TASK DETAILS ::
Go through the lines below. Copy those with "from".

Content starts

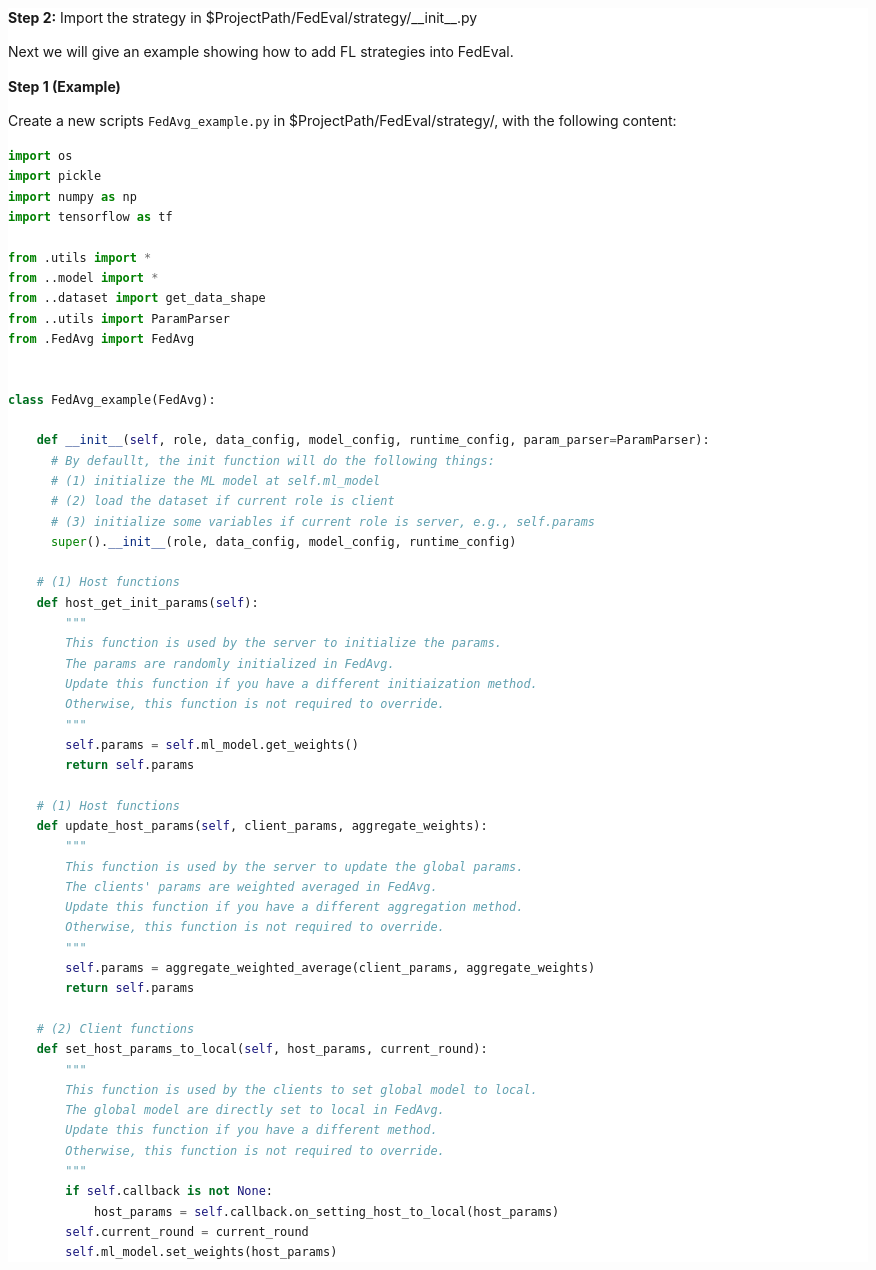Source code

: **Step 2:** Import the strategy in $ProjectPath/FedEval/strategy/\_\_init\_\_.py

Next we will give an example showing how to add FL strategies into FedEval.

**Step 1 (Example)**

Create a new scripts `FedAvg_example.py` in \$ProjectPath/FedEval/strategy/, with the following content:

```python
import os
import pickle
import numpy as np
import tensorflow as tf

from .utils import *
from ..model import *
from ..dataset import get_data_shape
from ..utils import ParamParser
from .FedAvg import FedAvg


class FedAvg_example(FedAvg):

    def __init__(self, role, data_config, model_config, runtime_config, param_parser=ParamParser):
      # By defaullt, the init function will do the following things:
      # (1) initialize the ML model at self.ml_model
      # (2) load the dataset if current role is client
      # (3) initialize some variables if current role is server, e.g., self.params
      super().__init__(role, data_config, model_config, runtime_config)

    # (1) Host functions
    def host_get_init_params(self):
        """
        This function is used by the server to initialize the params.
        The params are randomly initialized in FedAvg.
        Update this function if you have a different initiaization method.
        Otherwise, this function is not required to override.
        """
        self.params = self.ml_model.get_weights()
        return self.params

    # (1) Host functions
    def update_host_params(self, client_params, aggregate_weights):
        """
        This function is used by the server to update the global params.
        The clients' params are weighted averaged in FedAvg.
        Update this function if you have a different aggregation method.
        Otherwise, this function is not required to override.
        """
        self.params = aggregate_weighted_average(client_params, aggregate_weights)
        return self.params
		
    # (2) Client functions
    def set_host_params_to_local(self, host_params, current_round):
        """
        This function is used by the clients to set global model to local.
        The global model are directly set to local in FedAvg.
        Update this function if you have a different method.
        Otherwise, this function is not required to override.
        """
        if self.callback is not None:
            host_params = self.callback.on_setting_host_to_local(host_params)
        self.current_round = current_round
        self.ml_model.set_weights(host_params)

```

Content ends

RESPONSE TO THIS EXERCISE ::
from .utils import *
from ..model import *
from ..dataset import get_data_shape
from ..utils import ParamParser
from .FedAvg import FedAvg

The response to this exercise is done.